For those not in the know, if you’ve ever seen a stock image, every one you’ve seen is probably from Getty.

Link to the rest at Above the Law

7 thoughts on “Imitation Is The Best Form Of Flattery. Flattery Is Not A Defense To Copyright Infringement.”

  1. So PG, I’m curious. If I were artistically inclined, I could look at one or more copyrighted images on some service and then independently create some work of my own that was influenced by them, provided it was not a direct copy. However, if an AI does exactly the same thing, it’s wrong. Help me out here?

    • Davemich, to “look at” one or more copyrighted images as a natural person (or even an unnatural person, like a lawyer) does not require making a reproductive/reproducible copy of that image. If you don’t make a copy, we’re truly into the difficult distinction between “influence” and “unauthorized derivative work” — the key point being that it’s not clear and obvious.(Law-journal-article fodder: How about visual-assist-systems for the blind?)

      When an AI or other data processing system analyzes an image, it makes a reproduced/reproducible image as part of that process. Upon making the copy without authorization, the infringement is complete… especially since under either fair dealing (most of the world) or fair use (the US), the act of making that copy obviates any need for the AI or downstream to purchase an authorized copy.

      The complaint that “this is insensitive to the way that technology ‘really’ works” runs into “the law doesn’t care, and can be amended or changed… but it’s the law until it is changed or amended, and there Will Be Consequences for violating the law as it really is even when that’s not what it should be.”

      • IIRC the “temporary copy” aspect of scanning was dealt with in the Google/Hathitrust case and outweighed by the other tests. If the software is not storing a humanly recognizable image the product of the scan is not necessarily a copy of the original work. A lot is going to depend on the mechanics of the scan/analysis. The software might look at the image and record just brightness, contrast, and saturation but not the distribution of the pixels, as one example.

        If anything, the viewing=copying argument was stronger on text than on graphics.

        It’s one thing if the software training database contains recognizable replicas of the scanned images but if the contents is more analytical (Vermeer art has ABC traits while Rembrant art has XYZ) things are going to get a tad more difficult to deal with absent an absolute prohibition on machine vision or automated analysis.

        • IIRC the “temporary copy” aspect of scanning was dealt with in the Google/Hathitrust case and outweighed by the other tests.

          No. Not even close. Even if it had, it was dictum (discussion that is not the holding necessary to resolve the matter, even if not labelled that way), and it would be limited to its facts (the specific use: creating an index/finding tool, not creating a new original work that is possibly a derivative of the source work) and applicable only in the Second Circuit. The Seventh and Ninth Circuits long ago held that the “temporary copy” was indeed an infringement, but that infringement might have a fact-specific defense that excuses a particular infringement but notably does not and cannot do so on a “general practice” basis.
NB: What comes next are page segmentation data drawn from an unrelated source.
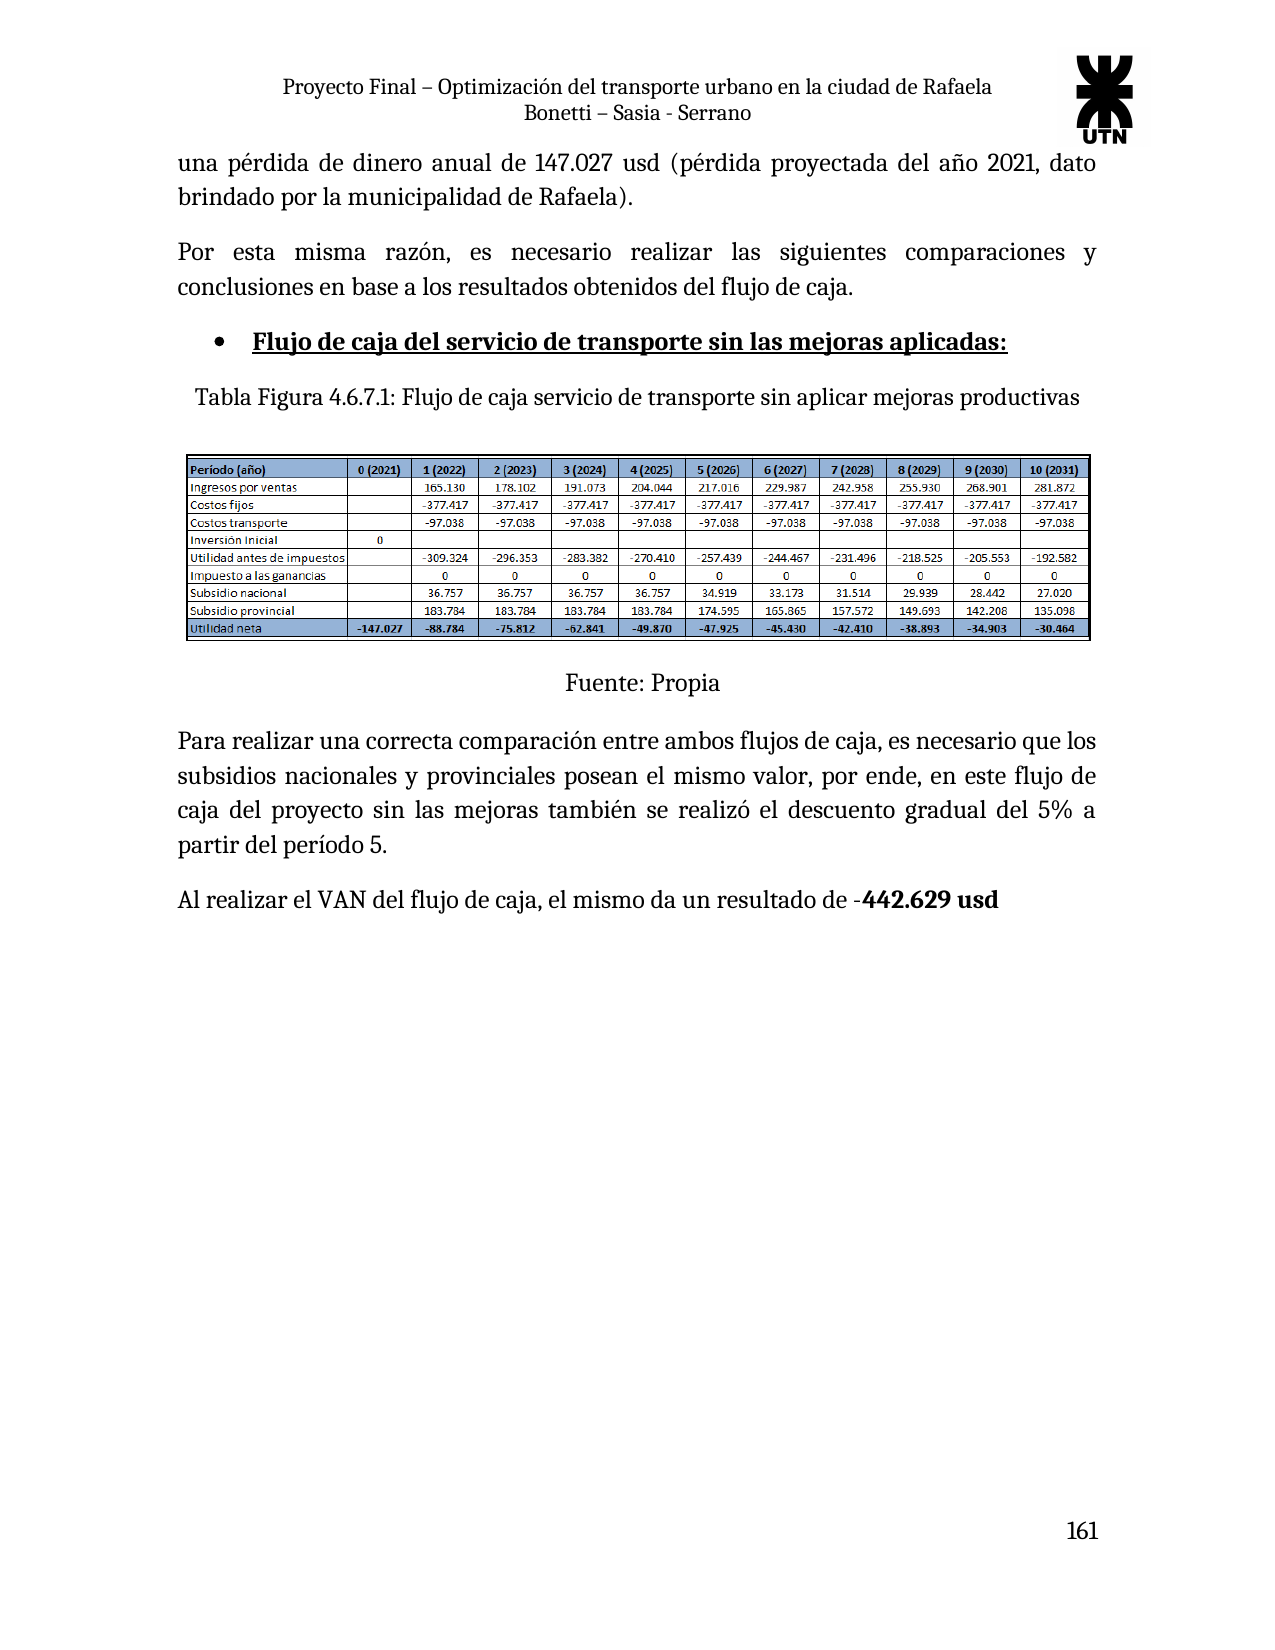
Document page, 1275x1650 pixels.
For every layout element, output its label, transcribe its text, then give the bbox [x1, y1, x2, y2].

text Al realizar el VAN del flujo de caja, el mismo da un resultado de -442.629 usd [177, 885, 1098, 915]
picture [188, 456, 1089, 640]
text Para realizar una correcta comparación entre ambos flujos de caja, es necesario que los subsidios nacionales y provinciales posean el mismo valor, por ende, en este flujo de caja del proyecto sin las mejoras también se realizó el descuento gradual del 5% a partir del período 5. [177, 726, 1098, 860]
list Flujo de caja del servicio de transporte sin las mejoras aplicadas: [215, 327, 1098, 357]
text Por esta misma razón, es necesario realizar las siguientes comparaciones y conclusiones en base a los resultados obtenidos del flujo de caja. [177, 237, 1098, 302]
picture [1056, 47, 1152, 147]
text Tabla Figura 4.6.7.1: Flujo de caja servicio de transporte sin aplicar mejoras productivas [177, 382, 1098, 411]
text Pero es muy importante aclarar que este proyecto es de índole público y social, que en su situación actual, es decir, sin realizar las mejoras productivas, ya está generando una pérdida de dinero anual de 147.027 usd (pérdida proyectada del año 2021, dato brindado por la municipalidad de Rafaela). [177, 148, 1098, 212]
          The fundamental problem with GBS is that it was misstructured so that purely procedural considerations under the law of standing and the rules regarding class actions made it essentially impossible to reach the merits. I blame the Guild and its lawyers for this, and those goofups made the law more unclear and harmed authors’ (and other creators’) rights. Bad trust-fund kids, no cookie.

          The last paragraph is another aspect of the point I’m making: That until the law is changed to reflect new uses/methods, people are stuck with the existing law — however messy, however illogical. It’s why we’re still stuck with so, so many bad copyright decisions on “sampling,” because the courts with authority to change the law have not been squarely presented with the opportunity to do so — the context has always been sufficiently snarled that “overruled as a result of intervening precedent, statutory change, and judges learning what ‘sampling’ actually is” has not been necessary to decide the cases before the judges. The Sixth Circuit and Second Circuit are both remarkably biased in this aspect; some music-related law out of the Sixth Circuit still descends from the 1870 Act!

          Last, and far from least: Be, very, very wary of applying concepts drawn from disputes about pure text to any other copyrightable materials. Those concepts are at best the starting point. The Supreme Court recognized this in the nineteenth century at the constitutional level, so just changing the Copyright Act wouldn’t be a solution anyway…

          • Mostly I was thinking thermographic imagers: they scan and extract useful data without making a copy or anything resembling an image. Algorithms can do the same. Any “sticky” argument is going to have to start with *what* is collected and how, not where.

            Without that info the only answer that will stick is: It depends. Case by case. Absent IdiotPolitician™ intervention, each case will be a story unto itself if it tries to use rules meant for one regime in another.

            The big hangup for now is style. And style isn’t among the data that can be collected. In fact, it is more of an emergent property so good luck trying to quantify it and protect it.

            It’ll likely take decades of fighting and every outcome will only lead to another workaround. Techies are good at whack-a-mole.

  2. Two things come to mind:

    1- Betamax decision.
    2- My mother’s lawyer once told us “Paper will accept whatever ink puts on it. Doesn’t mean the courts will.”

    New tech means new revenue streams. Lots of folks want a piece of the pie, earned or not.
    More billable hours for everybody.